** EXCERPT TO READ follows **

4. Process Locations That Require Liquid Knockout Systems
Every flare system at an oil and gas facility should have a liquid knockout drum in the flare header, upstream of the flare tip. Gas relief and vent streams from separators, tanks, and process equipment often carry entrained liquid, and without a flare KO drum, that liquid enters the flare tip. Both NFPA 85 and API RP 521 (Pressure-Relieving and Depressuring Systems) address the need for liquid knockout in flare systems.
Every VRU compressor, gas lift compressor, and gas injection compressor requires a suction scrubber on its inlet. Skipping the suction scrubber to reduce equipment cost is a false economy — the cost of one compressor overhaul caused by liquid slugging exceeds the cost of a properly designed scrubber by an order of magnitude. During pipeline pigging operations, a KO vessel at the pig receiver captures expelled liquid and prevents it from entering downstream compressors. Portable flares used for completion flowback must include a liquid knockout drum at the inlet because completion flowback gas carries substantial liquid hydrocarbon content.
API RP 521 (Pressure-Relieving and Depressuring Systems) requires that flare knockout drums be designed to remove liquid droplets from the gas entering the flare. A knockout drum that was adequate for initial production rates may be undersized as gas flow rates increase; re-check the drum sizing against actual operating gas flow rates periodically.
5. Sizing a Liquid Knockout Drum
Knockout drum sizing uses the Souders-Brown equation to determine the maximum allowable superficial gas velocity (V_max) inside the vessel:
V_max = K x √((ρ_L – ρ_G) / ρ_G)

** End of EXCERPT TO READ **
** SUPPLIED DATA follows **

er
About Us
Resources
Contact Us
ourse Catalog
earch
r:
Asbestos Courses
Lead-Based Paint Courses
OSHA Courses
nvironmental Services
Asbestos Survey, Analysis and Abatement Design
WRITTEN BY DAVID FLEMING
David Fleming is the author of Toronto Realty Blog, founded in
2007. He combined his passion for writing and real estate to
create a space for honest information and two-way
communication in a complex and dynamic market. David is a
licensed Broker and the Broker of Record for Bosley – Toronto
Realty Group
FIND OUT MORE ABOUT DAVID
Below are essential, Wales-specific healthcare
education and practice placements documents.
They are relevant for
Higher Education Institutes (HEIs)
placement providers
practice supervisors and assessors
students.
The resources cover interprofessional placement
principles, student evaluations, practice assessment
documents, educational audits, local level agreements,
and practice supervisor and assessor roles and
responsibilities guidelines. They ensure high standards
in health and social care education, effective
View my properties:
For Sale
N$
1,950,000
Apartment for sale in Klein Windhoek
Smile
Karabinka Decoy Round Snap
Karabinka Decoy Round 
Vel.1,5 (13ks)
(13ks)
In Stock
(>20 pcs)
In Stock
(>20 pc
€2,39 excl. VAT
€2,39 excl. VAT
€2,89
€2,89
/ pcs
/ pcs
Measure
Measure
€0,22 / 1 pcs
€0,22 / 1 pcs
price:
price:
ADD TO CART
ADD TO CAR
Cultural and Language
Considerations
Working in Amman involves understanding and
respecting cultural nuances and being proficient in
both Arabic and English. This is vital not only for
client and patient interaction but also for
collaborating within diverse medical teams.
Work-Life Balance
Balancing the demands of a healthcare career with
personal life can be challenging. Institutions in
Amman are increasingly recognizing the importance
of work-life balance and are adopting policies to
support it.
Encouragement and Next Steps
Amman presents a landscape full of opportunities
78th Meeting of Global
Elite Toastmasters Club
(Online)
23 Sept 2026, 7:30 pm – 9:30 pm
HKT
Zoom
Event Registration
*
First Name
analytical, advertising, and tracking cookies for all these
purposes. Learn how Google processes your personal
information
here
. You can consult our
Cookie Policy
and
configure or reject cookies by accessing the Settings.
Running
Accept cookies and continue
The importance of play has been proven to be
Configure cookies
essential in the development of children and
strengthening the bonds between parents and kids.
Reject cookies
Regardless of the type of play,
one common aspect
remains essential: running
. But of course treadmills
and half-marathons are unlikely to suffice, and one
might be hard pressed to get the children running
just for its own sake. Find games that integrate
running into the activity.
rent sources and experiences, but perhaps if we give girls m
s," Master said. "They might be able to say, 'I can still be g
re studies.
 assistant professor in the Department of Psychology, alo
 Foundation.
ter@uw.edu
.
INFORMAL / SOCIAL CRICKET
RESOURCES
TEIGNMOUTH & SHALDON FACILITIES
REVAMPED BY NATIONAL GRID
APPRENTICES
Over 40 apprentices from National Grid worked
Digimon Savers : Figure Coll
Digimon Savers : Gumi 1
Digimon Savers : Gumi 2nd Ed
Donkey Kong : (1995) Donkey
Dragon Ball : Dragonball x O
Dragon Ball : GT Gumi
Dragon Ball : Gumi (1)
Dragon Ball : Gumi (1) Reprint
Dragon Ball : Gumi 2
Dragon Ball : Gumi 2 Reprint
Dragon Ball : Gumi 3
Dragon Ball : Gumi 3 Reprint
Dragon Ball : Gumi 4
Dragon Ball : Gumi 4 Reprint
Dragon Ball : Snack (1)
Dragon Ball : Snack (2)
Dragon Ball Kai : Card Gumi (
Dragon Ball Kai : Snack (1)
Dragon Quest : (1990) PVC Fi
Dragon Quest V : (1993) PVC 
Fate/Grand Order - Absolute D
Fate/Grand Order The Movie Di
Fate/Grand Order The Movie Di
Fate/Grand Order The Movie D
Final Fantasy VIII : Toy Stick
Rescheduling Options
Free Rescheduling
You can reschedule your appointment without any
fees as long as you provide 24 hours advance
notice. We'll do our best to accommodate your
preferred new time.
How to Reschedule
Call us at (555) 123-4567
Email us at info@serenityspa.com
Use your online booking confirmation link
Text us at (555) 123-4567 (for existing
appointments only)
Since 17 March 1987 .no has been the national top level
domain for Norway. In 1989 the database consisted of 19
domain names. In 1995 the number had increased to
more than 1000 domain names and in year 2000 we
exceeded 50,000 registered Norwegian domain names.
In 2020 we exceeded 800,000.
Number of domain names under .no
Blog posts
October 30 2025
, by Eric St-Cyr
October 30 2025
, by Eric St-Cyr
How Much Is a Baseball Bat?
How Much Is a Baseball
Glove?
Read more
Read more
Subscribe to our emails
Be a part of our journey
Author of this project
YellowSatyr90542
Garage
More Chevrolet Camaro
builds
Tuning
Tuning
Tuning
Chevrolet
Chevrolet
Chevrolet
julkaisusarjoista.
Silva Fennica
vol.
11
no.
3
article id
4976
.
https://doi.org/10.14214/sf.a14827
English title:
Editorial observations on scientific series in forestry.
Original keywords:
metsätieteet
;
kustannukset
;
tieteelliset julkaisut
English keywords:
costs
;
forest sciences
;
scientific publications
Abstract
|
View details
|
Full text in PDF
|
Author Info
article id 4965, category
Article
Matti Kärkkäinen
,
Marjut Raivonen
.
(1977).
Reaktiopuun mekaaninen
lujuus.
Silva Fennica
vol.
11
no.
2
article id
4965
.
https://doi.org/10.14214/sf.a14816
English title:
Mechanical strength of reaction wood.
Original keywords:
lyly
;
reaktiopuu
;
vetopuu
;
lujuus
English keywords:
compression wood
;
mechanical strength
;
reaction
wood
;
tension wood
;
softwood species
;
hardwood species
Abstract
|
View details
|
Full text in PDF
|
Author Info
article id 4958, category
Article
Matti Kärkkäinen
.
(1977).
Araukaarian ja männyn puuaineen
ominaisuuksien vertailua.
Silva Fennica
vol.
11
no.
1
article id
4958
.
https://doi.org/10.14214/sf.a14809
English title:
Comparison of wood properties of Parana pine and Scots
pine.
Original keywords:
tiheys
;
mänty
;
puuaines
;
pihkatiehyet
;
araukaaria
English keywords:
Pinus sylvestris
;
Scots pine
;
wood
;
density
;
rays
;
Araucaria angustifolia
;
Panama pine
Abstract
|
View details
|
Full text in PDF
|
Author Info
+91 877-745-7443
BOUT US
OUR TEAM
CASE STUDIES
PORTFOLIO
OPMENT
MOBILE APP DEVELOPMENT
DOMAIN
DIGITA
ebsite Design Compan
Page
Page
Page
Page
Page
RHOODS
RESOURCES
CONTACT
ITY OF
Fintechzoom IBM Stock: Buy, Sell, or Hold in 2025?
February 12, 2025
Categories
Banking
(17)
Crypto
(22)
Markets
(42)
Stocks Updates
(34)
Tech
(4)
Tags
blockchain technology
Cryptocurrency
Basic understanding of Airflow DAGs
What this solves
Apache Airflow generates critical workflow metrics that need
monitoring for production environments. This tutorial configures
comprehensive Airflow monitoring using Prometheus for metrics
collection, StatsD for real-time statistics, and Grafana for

** End of SUPPLIED DATA **

WORK TASK: Could you write what comes next in the piece on liquid knockout drums, picking up right after its final line?

WRITTEN ANSWER:
Where ρ_L is liquid density, ρ_G is gas density, and K is an empirical constant that depends on the presence and type of mist extractor (typical K values range from 0.035 to 0.15 m/s, depending on application and mist extractor type per API RP 521). From the maximum allowable velocity and the design gas flow rate, the required vessel cross-sectional area is calculated. Vessel height or length is then set based on the required liquid sump volume and the nozzle spacing requirements. Always size for maximum expected gas flow rate, not average flow, to ensure protection during high-rate upset events.
6. Integration with Flare Systems and VRUs
The flare header KO drum should be positioned as close to the flare base as practical. It should include an automatic liquid drain valve (not just a manual drain), a high-level shutdown interlock that shuts the gas inlet valve if the drum fills faster than the drain can remove liquid, and a pressure relief valve on the drum shell rated to the upstream relief scenario.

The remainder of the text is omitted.